A poison pill...with vitamins

Pia Eberhardt on the EU-backed Multilateral Investment Court
Author(s): 
January 2, 2018

Pia Eberhardt

Pia Eberhardt, of the Brussels-based Corporate Europe Observatory, has played an outsized role in the campaign to educate Europeans about the corporate bias inherent in investor-state dispute settlement and deals like CETA. Her organization’s reports with the Transnational Institute (and other groups), including Profiting from Injustice and The Zombie ISDS, helped mobilize a new generation of trade justice activists and have convinced governments on the need to reform or kill the ISDS regime. Eberhardt is now grappling with the EU proposal for a multilateral investment court, an MAI reboot of sorts that has the potential, at least in theory, to dial back some of the worst corporate “rights” in deals like NAFTA. But as she told the Monitor, the MIC could just as easily entrench a more anti-democratic ISDS regime.

The Monitor: In a nutshell, what is the EU proposing for this multilateral investment court?

Eberhardt: The EU proposal would mean that investor lawsuits against states, such as the many filed against Canada under NAFTA’s Chapter 11, would no longer be decided by three for-profit lawyers, but by a proper international court. If, for example, Mexico, Canada and the U.S. signed the convention, which would establish the court, all future NAFTA investor claims would automatically be decided by this new global court for corporations.

It sounds a bit like the failed MAI (Multilateral Agreement on Investment), but you say there are important differences?

The key difference is that the multilateral investment court is a purely procedural initiative. It would not give a company like Lone Pine the right to sue Canada over the Quebec fracking moratorium. It would just mean that a NAFTA lawsuit like Lone Pine’s versus Canada would be handled by the court, under the court’s procedural rules. The MAI, on the other hand, would have given a company like Lone Pine new substantive rights and the respective procedures to claim them outside of Canada's legal system. The MAI was about dramatically expanding the ISDS system, the global corporate court would institutionalise it further but without expanding that system.

You’ve called this court a “poison pill with vitamins.” What do you mean by that? Are there legitimate improvements on ISDS?

Yes, there are. The most significant one is that the people deciding the cases would be more independent. Today’s ISDS cases are decided by for-profit arbitrators who earn more money the longer a case takes, the more cases they accept, and the more cases get filed. That creates huge conflicts of interest and is an enormous incentive to rule in favour of the investor—because this keeps the system lucrative for them and a money-making machine for the arbitrators. Replacing this crooked system with an independent court would be an improvement. However, it would come at the high price of further institutionalizing and thereby locking in a system that has already proven dangerous for taxpayers, decisions in the public interest, and our democracies. We should get out of ISDS by cancelling existing investment treaties, and not give the system even greater authority through a court. Just like we wouldn’t swallow a poison pill just because there are a couple of vitamins in there.

Why is the EU pursuing the initiative? And what does the debate look like in Europe?
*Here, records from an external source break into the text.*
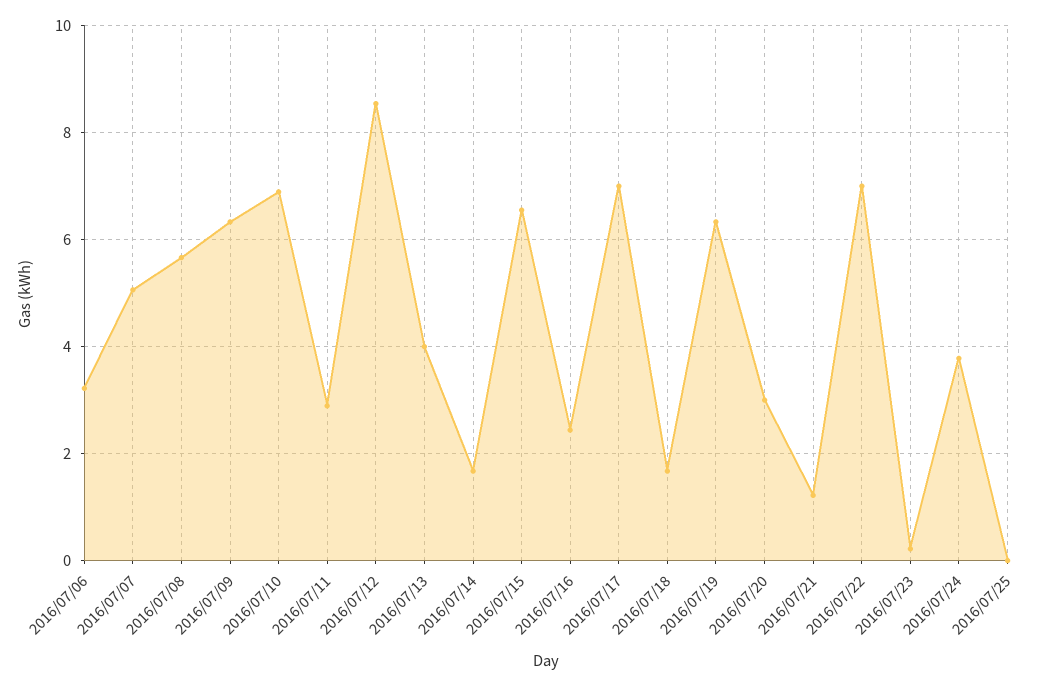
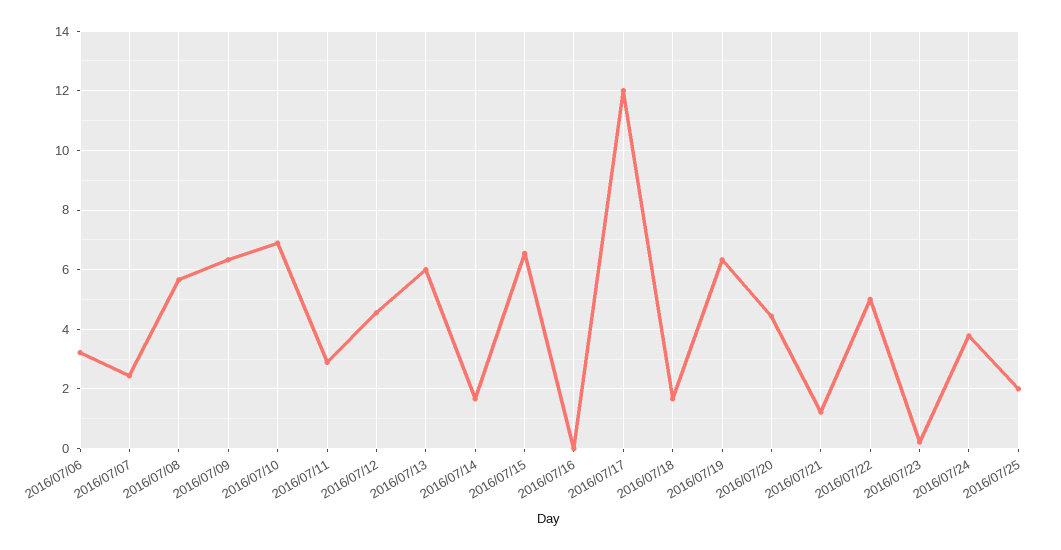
  {
    "2016/07/06": 3.2,
-   "2016/07/07": 5,
+   "2016/07/07": 2.5,
    "2016/07/08": 5.6,
    "2016/07/09": 6.4,
    "2016/07/10": 6.8,
    "2016/07/11": 2.8,
-   "2016/07/12": 8.6,
+   "2016/07/12": 4.5,
-   "2016/07/13": 4,
+   "2016/07/13": 6,
    "2016/07/14": 1.6,
    "2016/07/15": 6.6,
-   "2016/07/16": 2.4,
+   "2016/07/16": 0,
-   "2016/07/17": 7,
+   "2016/07/17": 12,
    "2016/07/18": 1.6,
    "2016/07/19": 6.4,
-   "2016/07/20": 3,
+   "2016/07/20": 4.5,
    "2016/07/21": 1.2,
-   "2016/07/22": 7,
+   "2016/07/22": 5,
    "2016/07/23": 0.2,
    "2016/07/24": 3.8,
-   "2016/07/25": 0
+   "2016/07/25": 2
  }

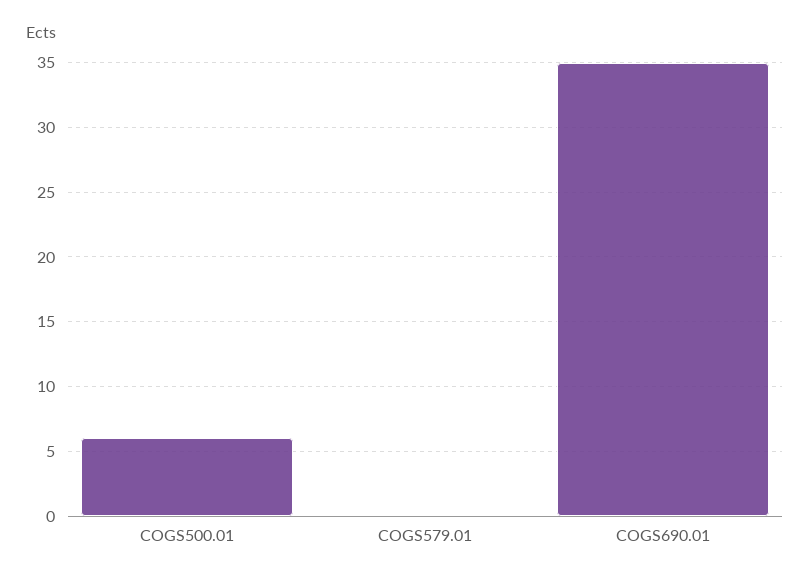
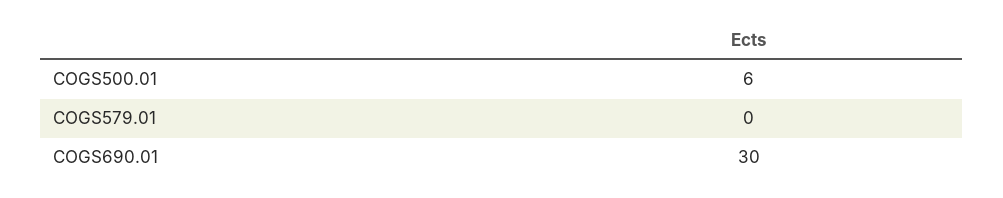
  {
    "COGS500.01": 6,
    "COGS579.01": 0,
-   "COGS690.01": 35
+   "COGS690.01": 30
  }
The European Commission is pretty open about its intentions: the proposed court should re-legitimize the ISDS system, which is being questioned around the world. Without this re-legitimization, the commission will have a hard time expanding ISDS further. And this is exactly what it is planning to do through new treaties like CETA. Unfortunately, this agenda is supported by a large majority of EU member states and the European Parliament. But there is also a lot of resistance. Already, 420,000 citizens have signed a petition against the court. And the German judges association has just come out with a pretty strong statement against it, while questioning the need for ISDS generally.

Are other, non-EU countries supportive of this court? What are the next steps for the EU?

In their recent trade deals with the EU, Canada and Vietnam have committed to work towards the court. South Korea and Argentina have reportedly also expressed support. But others have raised reservations, including Bolivia, India, Indonesia, Japan, the U.S., South Africa and Ecuador. So it is really hard to tell at this moment if the initiative will ever get enough support outside of the EU. In any case, the EU will push the proposal in the context of the broader discussions about reforming ISDS, which are happening in the United Nations Commission on International Trade Law (UNCITRAL). It’s important that civil society accompanies these discussions with strong campaigning against ISDS in all its disguises. Because the global investment regime, or global regime of corporate impunity as others would call it, is deeply wounded. Preventing its further expansion and lock-in and even steps towards its dismantlement are absolutely possible. But we have to get active to make that happen.